• Required work
The answer should consist of all the entries, repeated word for word.

(Saved entries)
==========

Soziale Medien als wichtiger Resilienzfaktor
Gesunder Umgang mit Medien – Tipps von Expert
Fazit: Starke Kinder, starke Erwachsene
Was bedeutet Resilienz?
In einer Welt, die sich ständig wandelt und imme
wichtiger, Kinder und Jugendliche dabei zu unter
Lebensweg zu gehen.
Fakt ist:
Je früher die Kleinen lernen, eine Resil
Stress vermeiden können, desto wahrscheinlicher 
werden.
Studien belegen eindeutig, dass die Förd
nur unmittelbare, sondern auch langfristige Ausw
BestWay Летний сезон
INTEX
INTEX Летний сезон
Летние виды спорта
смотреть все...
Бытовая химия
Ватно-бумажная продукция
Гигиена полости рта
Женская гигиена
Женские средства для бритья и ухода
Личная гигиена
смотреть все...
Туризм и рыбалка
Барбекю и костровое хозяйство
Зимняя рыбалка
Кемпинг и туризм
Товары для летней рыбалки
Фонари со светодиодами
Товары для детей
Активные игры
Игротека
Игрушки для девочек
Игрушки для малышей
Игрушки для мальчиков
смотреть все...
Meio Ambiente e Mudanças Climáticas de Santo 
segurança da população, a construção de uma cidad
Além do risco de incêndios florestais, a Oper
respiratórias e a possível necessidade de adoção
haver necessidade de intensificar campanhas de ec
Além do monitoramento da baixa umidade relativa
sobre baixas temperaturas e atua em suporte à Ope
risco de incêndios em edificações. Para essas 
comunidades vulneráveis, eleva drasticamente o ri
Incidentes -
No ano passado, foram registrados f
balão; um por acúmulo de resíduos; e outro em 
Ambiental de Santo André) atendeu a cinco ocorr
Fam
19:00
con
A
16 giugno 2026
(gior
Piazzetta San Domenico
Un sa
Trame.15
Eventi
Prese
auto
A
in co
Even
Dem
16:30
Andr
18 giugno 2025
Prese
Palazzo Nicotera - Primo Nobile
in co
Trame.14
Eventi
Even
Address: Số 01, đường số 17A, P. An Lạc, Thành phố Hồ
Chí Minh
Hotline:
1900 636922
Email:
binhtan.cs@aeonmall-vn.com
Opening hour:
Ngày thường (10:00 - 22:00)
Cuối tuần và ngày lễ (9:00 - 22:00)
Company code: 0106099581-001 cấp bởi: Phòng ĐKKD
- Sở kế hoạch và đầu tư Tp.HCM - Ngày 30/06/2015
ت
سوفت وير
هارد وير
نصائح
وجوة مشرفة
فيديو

==========

• Result
Soziale Medien als wichtiger Resilienzfaktor
Gesunder Umgang mit Medien – Tipps von Expert
Fazit: Starke Kinder, starke Erwachsene
Was bedeutet Resilienz?
In einer Welt, die sich ständig wandelt und imme
wichtiger, Kinder und Jugendliche dabei zu unter
Lebensweg zu gehen.
Fakt ist:
Je früher die Kleinen lernen, eine Resil
Stress vermeiden können, desto wahrscheinlicher 
werden.
Studien belegen eindeutig, dass die Förd
nur unmittelbare, sondern auch langfristige Ausw
BestWay Летний сезон
INTEX
INTEX Летний сезон
Летние виды спорта
смотреть все...
Бытовая химия
Ватно-бумажная продукция
Гигиена полости рта
Женская гигиена
Женские средства для бритья и ухода
Личная гигиена
смотреть все...
Туризм и рыбалка
Барбекю и костровое хозяйство
Зимняя рыбалка
Кемпинг и туризм
Товары для летней рыбалки
Фонари со светодиодами
Товары для детей
Активные игры
Игротека
Игрушки для девочек
Игрушки для малышей
Игрушки для мальчиков
смотреть все...
Meio Ambiente e Mudanças Climáticas de Santo 
segurança da população, a construção de uma cidad
Além do risco de incêndios florestais, a Oper
respiratórias e a possível necessidade de adoção
haver necessidade de intensificar campanhas de ec
Além do monitoramento da baixa umidade relativa
sobre baixas temperaturas e atua em suporte à Ope
risco de incêndios em edificações. Para essas 
comunidades vulneráveis, eleva drasticamente o ri
Incidentes -
No ano passado, foram registrados f
balão; um por acúmulo de resíduos; e outro em 
Ambiental de Santo André) atendeu a cinco ocorr
Fam
19:00
con
A
16 giugno 2026
(gior
Piazzetta San Domenico
Un sa
Trame.15
Eventi
Prese
auto
A
in co
Even
Dem
16:30
Andr
18 giugno 2025
Prese
Palazzo Nicotera - Primo Nobile
in co
Trame.14
Eventi
Even
Address: Số 01, đường số 17A, P. An Lạc, Thành phố Hồ
Chí Minh
Hotline:
1900 636922
Email:
binhtan.cs@aeonmall-vn.com
Opening hour:
Ngày thường (10:00 - 22:00)
Cuối tuần và ngày lễ (9:00 - 22:00)
Company code: 0106099581-001 cấp bởi: Phòng ĐKKD
- Sở kế hoạch và đầu tư Tp.HCM - Ngày 30/06/2015
ت
سوفت وير
هارد وير
نصائح
وجوة مشرفة
فيديو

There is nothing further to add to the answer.